**IL TUO COMPITO:** Riscrivi in forma più breve il paragrafo del testo sul retail ottico che inizia con «Probabilmente alla maggior parte», conservandone i fatti principali.

*** TESTO DA LEGGERE

Dall’ultimo sondaggio lanciato da b2eyes, tuttora in corso, sembra emergere che le aspettative del retail ottico italiano per aprile e maggio sono in prevalenza stabili. Quasi si volesse attendere la fine della battaglia e tempi migliori: quelli del “liberi tutti”
Probabilmente alla maggior parte degli operatori del nostro settore il mondo appare immobilizzato, custodito in un grande freezer come i vaccini che dovranno portarci nel breve alla normalità. Qualcosa però non torna. L’atteggiamento attendista o negativista dell’ottica è risaputo. Oggi tuttavia abbiamo a che fare con una pandemia che ha spazzato il sistema e non ne ha ancora avviato uno nuovo. L’attendismo può essere la classica arma di difesa di chi, stando in mezzo, non offende nessuno, ma come succede nel calcio è difficile aggiudicarsi un campionato puntando solo al pareggio di tutte le partite: oggi serve una mentalità vincente anche alle squadre che lottano per non retrocedere. Ma qualcuno deve retrocedere per permettere agli altri di sostituirlo. Perché, dunque, occorre uscire dalla trincea, prendersi qualche rischio e provare a ridisegnare i destini della guerra? Perché altri lo stanno già facendo. Soprattutto nel mondo della salute, di cui l’ottica per indole e necessità aspira a far parte.

******
*** DATI MOSTRATI

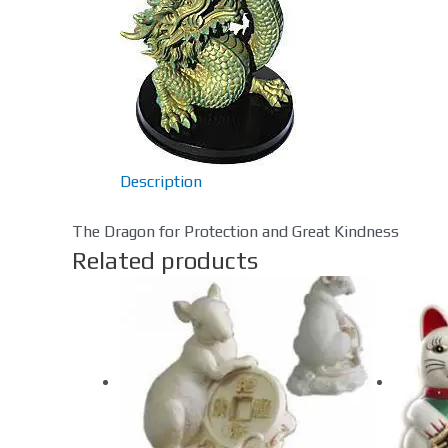
Description
The Dragon for Protection and Great Kindness
Related products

******

**SOLUZIONE:** Per molti operatori dell'ottica il mondo sembra congelato, in attesa dei vaccini che dovranno riportare presto alla normalità. L'attendismo del settore è noto, ma la pandemia ha spazzato via il sistema senza ancora avviarne uno nuovo. Restare in mezzo non offende nessuno, ma, come nel calcio, non si vince un campionato puntando solo al pareggio. Oggi serve una mentalità vincente anche a chi lotta per non retrocedere, e qualcuno dovrà retrocedere per lasciare il posto ad altri. Occorre quindi uscire dalla trincea e prendersi qualche rischio, perché altri lo stanno già facendo. Accade soprattutto nel mondo della salute, di cui l'ottica aspira a far parte.